Title: Smoke in the Glass





Author: Chris Humphreys





Publisher:  Gollancz





Publication Date:  May 16, 2019





Genres: Epic Fantasy





Shelves: Transgender





Smoke in the Glass begins with a simple concept, exploring what it means to be immortal in four different cultures, each of which is socially and geographically isolated from the others. What we have here are four lands with different historical influences (including Norse and Aztec), separated from one another by unscalable mountains, impassable seas, and things like noxious marshes.





Three of these lands are connected by the story of a visitor who came to them hundreds of years ago, bestowing upon the people the gift (or curse) of immortality. That immortality is random, something for which you cannot breed or train, and the only way to know you're immortal is to die . . . and return . . . often in terror and agony. As for the fourth land? They were visited much later, and their gift was not immortality but the hope of prophecy.





Immortality is often a dangerous thing, a storytelling trope that backs the author into a corner and drains the story of any significant tension or mystery, but Chris Humphreys averts that by opening the story with the assassination of an immortal. You see, even immortals can die, so long as their heads are removed and their bodies destroyed - and in that order. Right away, we know we're reading something different, even moreso once we understand that while immortals may be respected as Kings or worshiped as Gods, they are also lonely, squabbling, tired humans.

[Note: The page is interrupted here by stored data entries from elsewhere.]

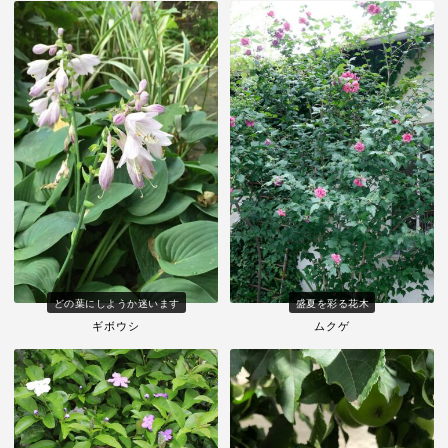
どの葉にしようか迷います
盛夏を彩る花木
ギボウシ
ムクゲ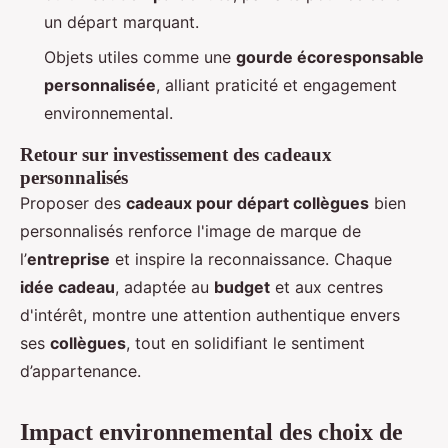
un départ marquant.
Objets utiles comme une
gourde écoresponsable
personnalisée
, alliant praticité et engagement
environnemental.
Retour sur investissement des cadeaux
personnalisés
Proposer des
cadeaux pour départ collègues
bien
personnalisés renforce l'image de marque de
l’
entreprise
et inspire la reconnaissance. Chaque
idée cadeau
, adaptée au
budget
et aux centres
d'intérêt, montre une attention authentique envers
ses
collègues
, tout en solidifiant le sentiment
d’appartenance.
Impact environnemental des choix de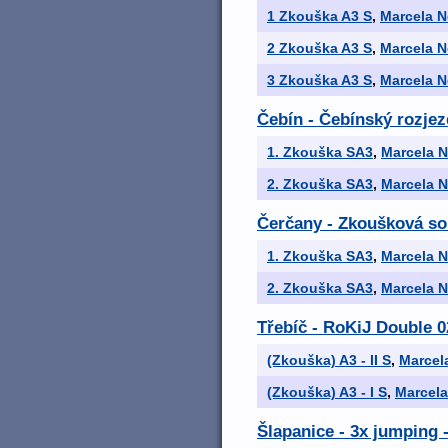
1 Zkouška A3 S
,
Marcela 
2 Zkouška A3 S
,
Marcela 
3 Zkouška A3 S
,
Marcela 
Čebín - Čebínský rozjez
1. Zkouška SA3
,
Marcela 
2. Zkouška SA3
,
Marcela 
Čerčany - Zkoušková so
1. Zkouška SA3
,
Marcela 
2. Zkouška SA3
,
Marcela 
Třebíč - RoKiJ Double 0
(Zkouška) A3 - II S
,
Marcel
(Zkouška) A3 - I S
,
Marcel
Šlapanice - 3x jumping 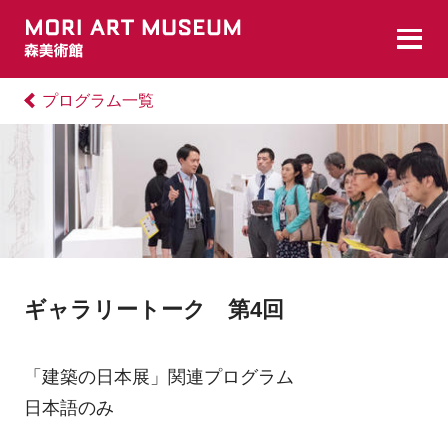
プログラム一覧
ギャラリートーク 第4回
「建築の日本展」関連プログラム
日本語のみ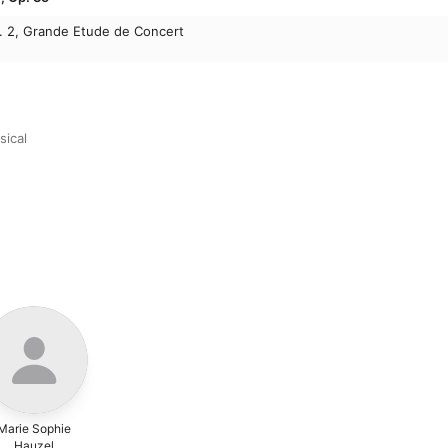
 2, Grande Etude de Concert
sical
Marie Sophie
Hauzel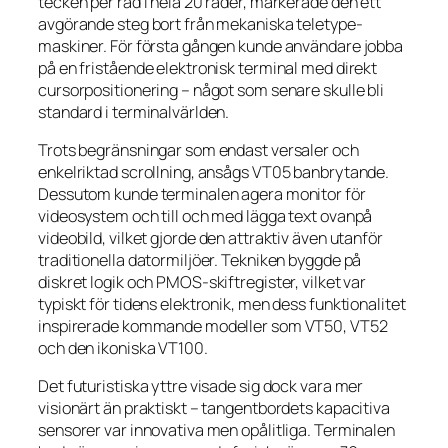
tecken per rad i hela 20 rader, markerade den ett
avgörande steg bort från mekaniska teletype-
maskiner. För första gången kunde användare jobba
på en fristående elektronisk terminal med direkt
cursorpositionering – något som senare skulle bli
standard i terminalvärlden.
Trots begränsningar som endast versaler och
enkelriktad scrollning, ansågs VT05 banbrytande.
Dessutom kunde terminalen agera monitor för
videosystem och till och med lägga text ovanpå
videobild, vilket gjorde den attraktiv även utanför
traditionella datormiljöer. Tekniken byggde på
diskret logik och PMOS-skiftregister, vilket var
typiskt för tidens elektronik, men dess funktionalitet
inspirerade kommande modeller som VT50, VT52
och den ikoniska VT100.
Det futuristiska yttre visade sig dock vara mer
visionärt än praktiskt – tangentbordets kapacitiva
sensorer var innovativa men opålitliga. Terminalen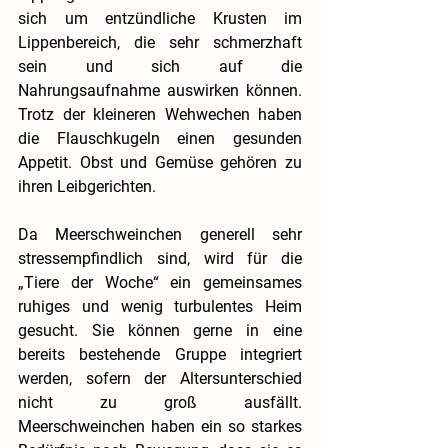
sich um entzündliche Krusten im 
Lippenbereich, die sehr schmerzhaft 
sein und sich auf die 
Nahrungsaufnahme auswirken können. 
Trotz der kleineren Wehwechen haben 
die Flauschkugeln einen gesunden 
Appetit. Obst und Gemüse gehören zu 
ihren Leibgerichten.
Da Meerschweinchen generell sehr 
stressempfindlich sind, wird für die 
„Tiere der Woche“ ein gemeinsames 
ruhiges und wenig turbulentes Heim 
gesucht. Sie können gerne in eine 
bereits bestehende Gruppe integriert 
werden, sofern der Altersunterschied 
nicht zu groß ausfällt. 
Meerschweinchen haben ein so starkes 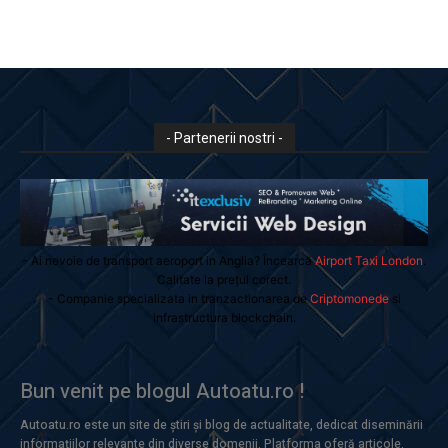
- Partenerii nostri -
- Ai nevoie de transport aeroport in Anglia? Încearcă
Airport Taxi London
.
Calitate la prețul corect.
- Companie specializata in tranzactionarea de
Criptomonede
si
infrastructura blockchain.
Bun venit pe blogul Autoatu.ro !
Autoatu.ro este un site de știri și blog de actualitate, dedicat diseminării
informațiilor relevante din diverse domenii. Platforma oferă articole,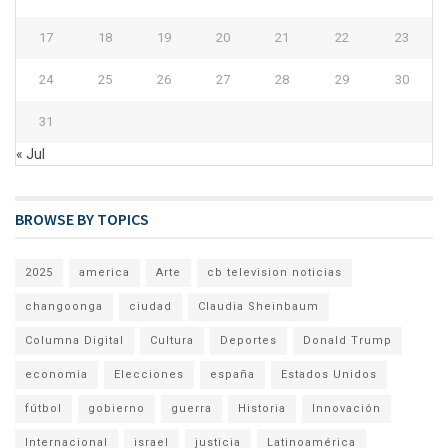
17
18
19
20
21
22
23
24
25
26
27
28
29
30
31
« Jul
BROWSE BY TOPICS
2025
america
Arte
cb television noticias
changoonga
ciudad
Claudia Sheinbaum
Columna Digital
Cultura
Deportes
Donald Trump
economia
Elecciones
españa
Estados Unidos
fútbol
gobierno
guerra
Historia
Innovación
Internacional
israel
justicia
Latinoamérica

There are three main narrative points-of-view here. The first is Ferros, a common soldier who is slain by archers in the first chapter, and who discovers that in gaining immortality he stands to lose everything that has ever mattered to him. The second is Atisha, favored of the immortal Intitepe, and mother of the sexless/intersex child who embodies the hope of prophecy . . . who must die to ensure their father's continued reign. Last is Luck, the hunchbacked immortal of the Norse-influenced tribes who is the first to suspect that somebody is hunting immortals. Of the three, I waxed and waned in my appreciation for Ferros, although the way his arc leads the book into its climax is fantastic. Atisha I was fascinated by, with her sisters in the City of Women a highlight of the story, but I suspect her role will grow in the next book. Luck, the unusual hero with the almost archetypal heroic quest, was definitely my favorite.





Smoke in the Glass is a difficult book to get into. There's a lot thrown at the reader, and it takes a while before we can begin to glimpse how and why it is all destined to come together. Once it begins to click into place, though, the story sucks you in and races along, demanding you devour just one more chapter before stopping . . . and one more after that, since it would be a shame to stop now. It was that rare book where I honestly couldn't see the end, where I had no idea how those threads would pull together, which made the climax - cliffhanger that it is, with surprise character gut-punch that it carries - all the more appreciated.





Rating: ♀ ♀ ♀ ♀





My sincere thanks to the publisher for sending me an ARC in exchange for an honest review.